Lex gets pouty again, pretty much calls Clark a fucking hick, and that’s the end of that pleasant flashback.
“The boy was good for you. For a while,” Jon muses, and Clark is inclined to agree. He was always a tough nut to crack, but once in a while he was able to get Lex going on a real conversation. A real conversation on a level that made Clark feel less isolated.
Too bad Lex was a little psychopath whose arms were probably full of cigarette burns and the word “PENIS” carved on his penis with a razor blade.
But, 10 years later, it’s hard to believe Lex is even the same person…
…except for the meteorite. I guess Lex still has the meteorite. Clark always thought Lex lost it in the fire after the explosion…
(woo, suspenseful storytelling here! A real humdinger!)
…but I guess he didn’t…
SO THEY’RE NOT GONNA TALK ABOUT THAT? Come on, that sounds interesting! Ugh…
We end the issue with Lex carrying out a new plan. The bridge debacle worked quite famously, although the risk of losing a precious piece of his kryptonite, or what he calls his “green xenomineral”, was hard to justify at the time. Good thing that the payoff was worth it! Now he confirmed his suspicions that Superman can be affected by glowing green rocks! Prolonged exposure could even likely kill him! Ha ha ha! Funny stuff.

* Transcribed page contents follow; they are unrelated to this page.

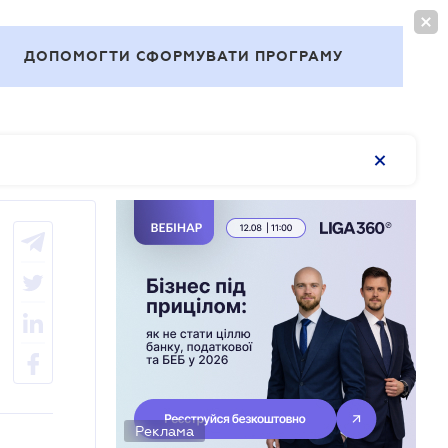
ВОЙТИ
RU
ДОПОМОГТИ СФОРМУВАТИ ПРОГРАМУ
Темы
Реклама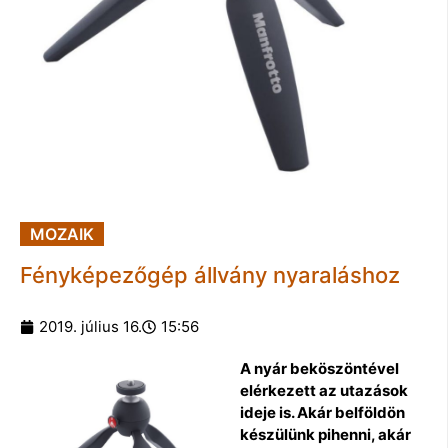
MOZAIK
Fényképezőgép állvány nyaraláshoz
2019. július 16.
15:56
A nyár beköszöntével
elérkezett az utazások
ideje is. Akár belföldön
készülünk pihenni, akár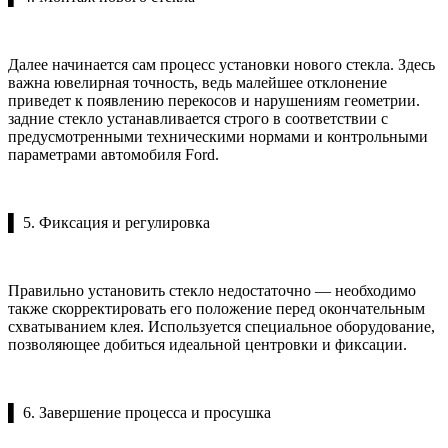
Далее начинается сам процесс установки нового стекла. Здесь
важна ювелирная точность, ведь малейшее отклонение
приведет к появлению перекосов и нарушениям геометрии.
задние стекло устанавливается строго в соответствии с
предусмотренными техническими нормами и контрольными
параметрами автомобиля Ford.
▌ 5. Фиксация и регулировка
Правильно установить стекло недостаточно — необходимо
также скорректировать его положение перед окончательным
схватыванием клея. Используется специальное оборудование,
позволяющее добиться идеальной центровки и фиксации.
▌ 6. Завершение процесса и просушка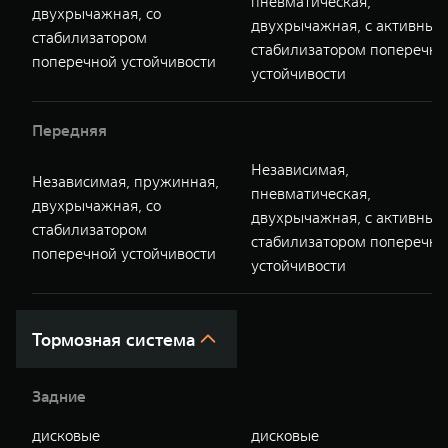
пневматическая,
двухрычажная, со
двухрычажная, с активным
стабилизатором
стабилизатором поперечно
поперечной устойчивости
устойчивости
Передняя
Независимая,
Независимая, пружинная,
пневматическая,
двухрычажная, со
двухрычажная, с активным
стабилизатором
стабилизатором поперечно
поперечной устойчивости
устойчивости
Тормозная система
Задние
дисковые
дисковые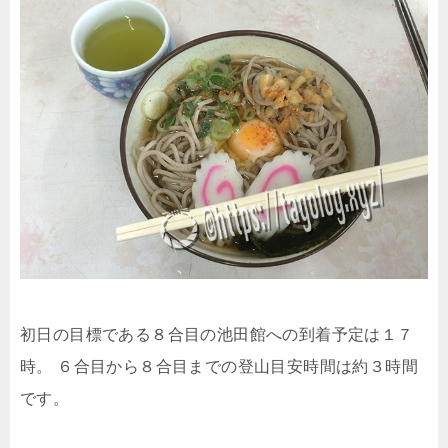
初日の目標である８合目の池田館への到着予定は１７
時。
６合目から８合目までの登山目安時間は約３時間
です。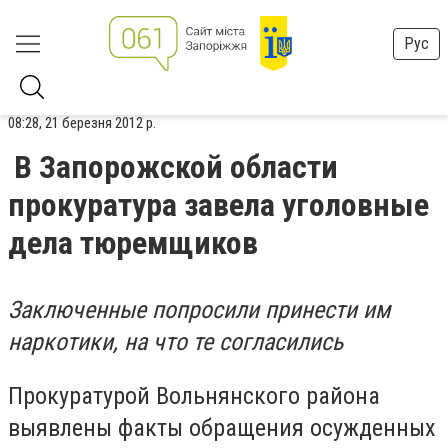
Рус
08:28, 21 березня 2012 р.
В Запорожской области
прокуратура завела уголовные
дела тюремщиков
Заключенные попросили принести им
наркотики, на что те согласились
Прокуратурой Вольнянского района
выявлены факты обращения осужденных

Now Lex has closed all his Echo Park facilities (under the guise of long-term refurbishment) and doubled his employees’ salaries to keep them away while he works.

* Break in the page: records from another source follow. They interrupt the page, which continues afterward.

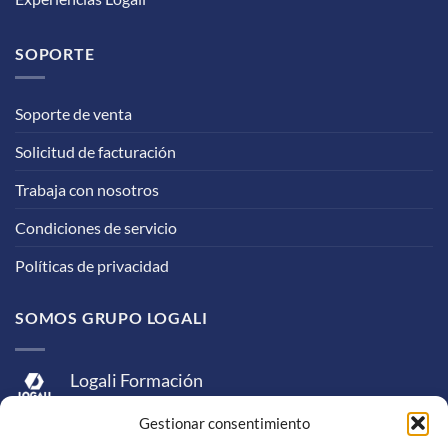
SOPORTE
Soporte de venta
Solicitud de facturación
Trabaja con nosotros
Condiciones de servicio
Políticas de privacidad
SOMOS GRUPO LOGALI
Logali Formación
Logali Consultoría
Gestionar consentimiento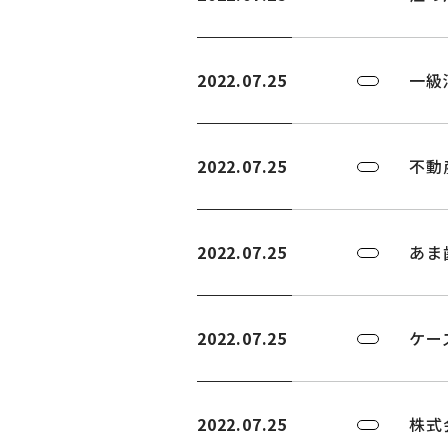
2022.07.25
一級
2022.07.25
不動
2022.07.25
あま
2022.07.25
ケー
2022.07.25
株式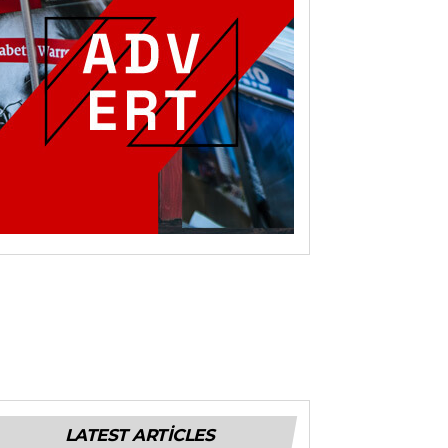
LATEST ARTICLES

“As a boy, I stood at this very threshold and–in one bitter moment–was denied the culmination of a lifetime’s dreams and labors,” Lex speaks in front of a green portal of sorts, which I’m guessing is like a Stargate to Krypton. And he’s all salty that he wasn’t allowed to immigrate illegally to the beloved planet of smartypants assholes. Did I get that right?

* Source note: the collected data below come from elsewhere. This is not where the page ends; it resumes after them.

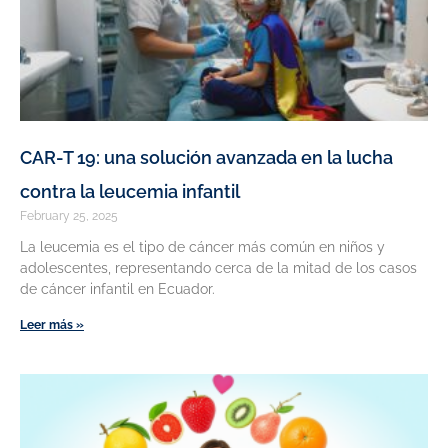
CAR-T 19: una solución avanzada en la lucha
contra la leucemia infantil
February 25, 2025
La leucemia es el tipo de cáncer más común en niños y
adolescentes, representando cerca de la mitad de los casos
de cáncer infantil en Ecuador.
Leer más »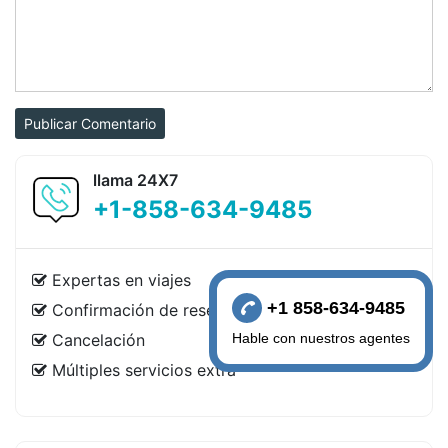
Publicar Comentario
llama 24X7
+1-858-634-9485
Expertas en viajes
+1 858-634-9485
Confirmación de reserva
Hable con nuestros agentes
Cancelación
Múltiples servicios extra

“It has taken me a full decade to reconstruct my designs and calculations. Now, ten years later, that moment stands before me again…”
Lex turns on the portal and activates a subspace translator. Kryptonian individuals peer out of the portal with looks of contemplative hesitation.
I guess it worked!
Final Thoughts
Lex is an autistic little pain in the ass. Here’s hoping he falls down a mine shaft.
I think something clicked in the last couple of Superman: Birthright issues. Seeing complex, three-dimensional characterizations with both Clark and Lex has helped a lot in my appreciation for this franchise. Lucky for me, there are about 900,000,000 other Superman comic books out there. That’s a lot of chopped-down trees.